3.3. Seasonal Distribution Characteristics of Butterfly Diversity in Different Habitat Types

Figure 11 shows that butterfly abundance across different habitat types in the seven urban mountain parks in Fuzhou City exhibited similar seasonal trends. Peak abundance occurred in the summer for all habitat types except G-habitat, which peaked in the fall. Conversely, winter marked the lowest point of abundance for all habitats. The number of individual butterflies varied seasonally across different habitat types, with the highest numbers observed in the spring and the lowest in the summer, fall, and winter for N-habitat, mirroring a similar trend in G-habitat. Seasonal variations in the number of individual butterflies were generally consistent across habitat types, except for N-habitat. Butterfly evenness across habitat types displayed seasonal similarities, with N-habitat maintaining consistent evenness in spring and summer, as well as fall and winter. In contrast, the other six habitat types exhibited peak evenness in the fall, which then gradually declined to its lowest point in winter. Butterfly diversity in different habitat types exhibited seasonal similarities, with N-habitat maintaining consistent diversity in spring and summer, as well as fall and winter. Meanwhile, diversity in other habitat types increased gradually from spring to summer, peaked in summer, and decreased gradually from summer to winter.
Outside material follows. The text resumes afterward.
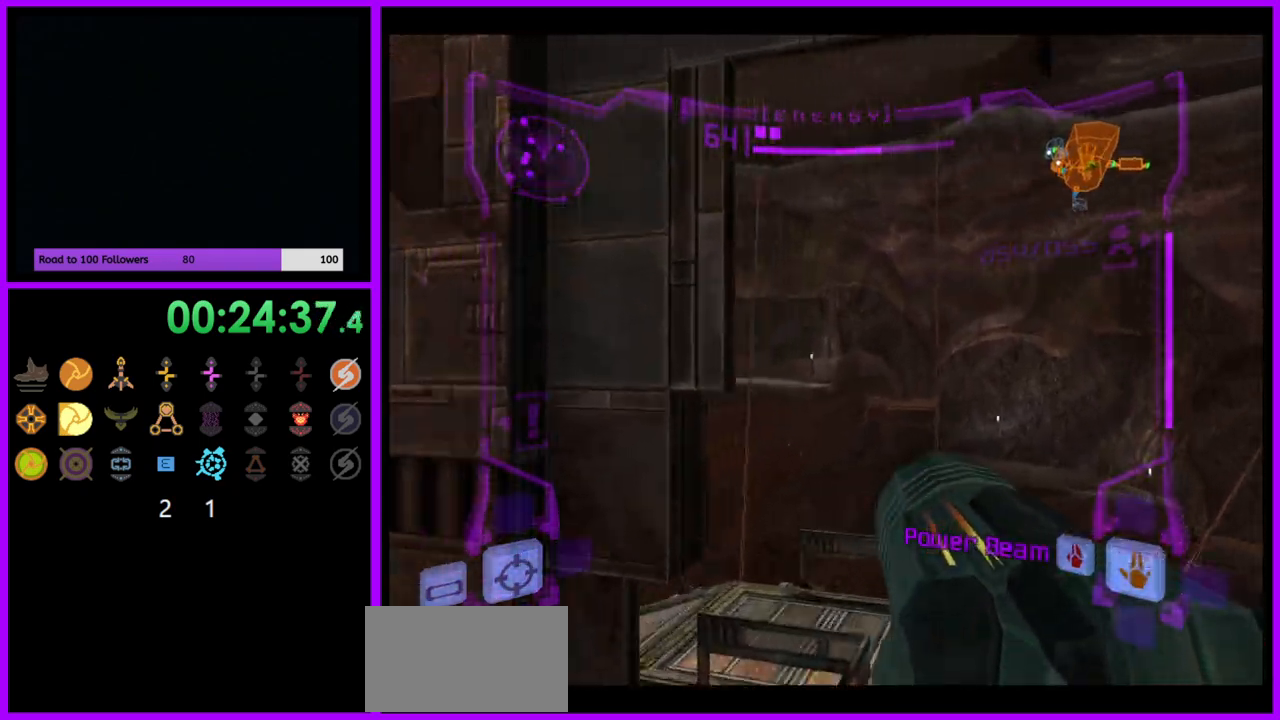
{"buttons": [], "left_stick": "left", "right_stick": "center", "events": [[67, "left_stick", "left"]]}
3.4. Correlation Analysis between Vegetation Habitat Factors and Butterfly Community Index Characteristics

The results of Spearman’s correlation analysis between butterfly community index characteristics and vegetation habitat factors are depicted in Figure 12. Species diversity of butterflies exhibited a positive correlation with vegetation habitat factors such as species diversity of the shrub layer and richness of the shrub layer while showing a negative correlation with factors such as vertical coverage of the herbaceous layer and average height of trees. Butterfly richness positively correlated with vegetation habitat factors such as diversity and richness of the shrub layer. It exhibited a negative correlation with factors such as vertical coverage of the herbaceous layer and average tree height. The evenness of butterflies displayed a positive correlation with vegetation habitat factors such as shrub layer diversity and average shrub height. Butterfly abundance showed a positive correlation with vegetation habitat factors such as richness of the tree layer and abundance of trees while exhibiting a negative correlation with factors such as average tree height and branch height under trees.
Based on the Akaike information criteria (AICc) modeling criteria (Table 2), the optimal modeling formula for predicting the expected value of butterfly diversity in urban mountain parks in Fuzhou City was: SDb = −0.297SDt + 0.386SDg + 0.141RICt + 0.078RICs − 0.164RICg + 0.005VCt − 0.096AHt. The optimal model had ΔAICc = 0.00, R2 = 0.4796, adjusted R2 = 0.4168, F-statistic = 7.636, p < 0.001. Further analysis of the information on significant parameters of the model of averaged valuation and standard errors within the best model (Table 3) showed that RICt, RICs, and VCt had a significant positive effect in the model, while RICg and AHt had a significant negative correlation with SDb in the model.
Based on the Akaike information criteria (AICc) modeling criteria (Table 4), the optimal modeling formula for predicting the expected value of butterfly abundance in urban mountain parks in Fuzhou City was: RICb = −4.291SDt + 3.097SDg + 1.604RICt + 0.413RICs − 1.211RICg + 0.039VCt − 0.585AHt. The optimal model has ΔAICc = 0.00, R2 = 0.4739, adjusted R2 = 0.4104, F-statistic = 7.462, p < 0.001. Further analysis of significant parameters within the best model of averaging valuation, standard error, and other information (Table 5), showed that in the model SDg, RICs, VCt had a significant positive effect, RICt had a highly significant positive effect, RICg had a significant negative correlation with RICb in the model, and SDt, AHt had a highly significant negative correlation with RICb.
Based on the Akaike information criterion (AICc) modeling criterion (Table 6), the optimal modeling formula for predicting the expected value of the number of butterfly individuals in urban mountain parks in Fuzhou City was: ABUb = −30.102SDt + 20.987SDg + 13.001RICt − 6.733RICg + 0.219VCt − 5.594BHt − 0.096AHt. The optimal model has ΔAICc = 0.00, R2 = 0.4765, adjusted R2 = 0.4133, F-statistic = 7.542, p < 0.001. Further analysis of significant parameters within the best of model averaging valuation, standard error, and other information (Table 7), showed that there was a significant positive effect of SDg in the model, RICt had a highly significant positive effect, RICg, AHt had a significant negative correlation with ABUb in the model, and SDt had a highly significant negative correlation with ABUb.
Based on the Akaike information criterion (AICc) modeling criterion (Table 8), the optimal modeling formula for predicting the expected value of butterfly uniformity in urban mountain parks in Fuzhou City was: EVE = 0.040SDt − 0.002ABUt − 0.016Aht + 0.040AHs. The optimal model had ΔAICc = 0.00, R2 = 0.2514, adjusted R2 = 0.2023, F-statistic = 5.122, p < 0.01. Further analysis of the information of significant parameters of the model of averaged valuation and standard error within the best model (Table 9) showed that AHs had a significant positive effect in the model and AHt had a highly significant negative correlation with EVE in the model.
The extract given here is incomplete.